On the Fly

Movement Salon teams up with their improv-dance mentors

When dancer Kimi Eisele is in the shower before a Movement Salon performance, she's sometimes tempted to plot out her moves.

But she always manages to suppress the impulse.

After all, planned choreography is a no-no in improvisational dance. Rehearsals are out, too, and so are music and words composed in advance. Along with the other dancers, poets and musicians in the Movement Salon improv troupe, Eisele makes it up as she goes along.

"Whatever anyone throws out in the first minute, it's what we have to work with," she says.

Nevertheless, the artists do abide by a few rules: They must "pay attention to one another, to the space and to the time."

Movement Salon makes its second theater appearance this Saturday in From Scratch, an aptly titled evening-length show at ZUZI's Theater. The art will be created on the spot, with the performers inventing spoken-word, music and modern-dance movement.

This time around, the locals have invited The Architects, an improv troupe with a national rep in performance circles, as the headliners. Movement Salon will perform for about 20 minutes—hence the need to pay attention to the time—and then The Architects will take to the stage for 45 minutes.

"They are our mentors," Eisele says about the artists who inspired Eisele and dancer Jen Hoefle to start Movement Salon in the first place.

The Architects are a group of four women, though only three—Katherine Ferrier, Pamela Vail and Lisa Gonzales—are coming out West for the Tucson show. The quartet met at Middlebury College, in Vermont, in the late 1980s. Though they now live in different places around the country—three are college professors—they still collaborate and perform in the United States and abroad.

Their work has won them critical notice. A writer in Tampa hailed their creations as the "intersection of movement and poetry." A Houston dance critic said that they "manipulate space, time and words in uncanny ways. Their ease, confidence and humor are a joy to watch."

The Tucson dancers first met up with The Architects in 2007 when NEW ARTiculations Dance Theatre commissioned Architect Jennifer Kayle to create a new dance for the troupe. Kayle traveled to Tucson from the University of Iowa, where she's an assistant dance professor.
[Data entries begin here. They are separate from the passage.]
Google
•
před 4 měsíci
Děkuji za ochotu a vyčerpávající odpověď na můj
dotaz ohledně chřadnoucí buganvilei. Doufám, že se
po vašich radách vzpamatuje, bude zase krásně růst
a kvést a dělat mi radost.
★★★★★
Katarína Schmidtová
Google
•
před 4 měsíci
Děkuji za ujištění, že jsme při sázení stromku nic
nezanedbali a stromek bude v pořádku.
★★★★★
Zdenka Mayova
"She set a Barbie piece on us," says Eisele, who also dances with NEW ART and is now the troupe's co-artistic director. Following The Architects' improv principles, Kayle had the dancers come up with many of the moves themselves.

The resulting piece, the outrageous "Beauty Heads," inspired Eisele and Hoefle to delve further into improv. They both signed up for The Architects' regular summer intensive at Franklin and Marshall College in Lancaster, Pa., where Architect member Vail is an instructor and artist in residence.

"We woke up to this amazing form," Eisele says, "and we started our ensemble."

Since then, other Movement Salon members have made the pilgrimage to Pennsylvania to take the workshop. "Almost all of us went last summer to deepen our practice," Eisele says.

Current members include poets TC Tolbert of Casa Libre en la Solana and Lisa Bowden of Kore Press; musicians Vicki Brown and newcomer Connor Gallaher, just 20; NEW ART dancers Katie Rutterer and Eisele; former ZUZI dancer Hoefle; and independent dancer Greg Colburn.

Since their start three years ago, the members have met once a week to create new movement, text and music. They began performing in odd spaces, such as the old Tooley's Café on Congress Street, and made their theatrical debut a year ago at ZUZI.

"It was great to give ourselves a theater venue," Eisele says. "The stakes felt higher, but we have the same set of practices wherever we are. Whether in a parking lot or theater, we apply the same rules."

One difference is that the ZUZI Theater comes with all of the standard stage trappings, including lights. Carie Schneider will light From Scratch, providing another improvisational element: She can turn the lights on—and she can also turn them off.

"Carie is also an improviser," Eisele says. "She can decide to end our session. There's an element of surprise."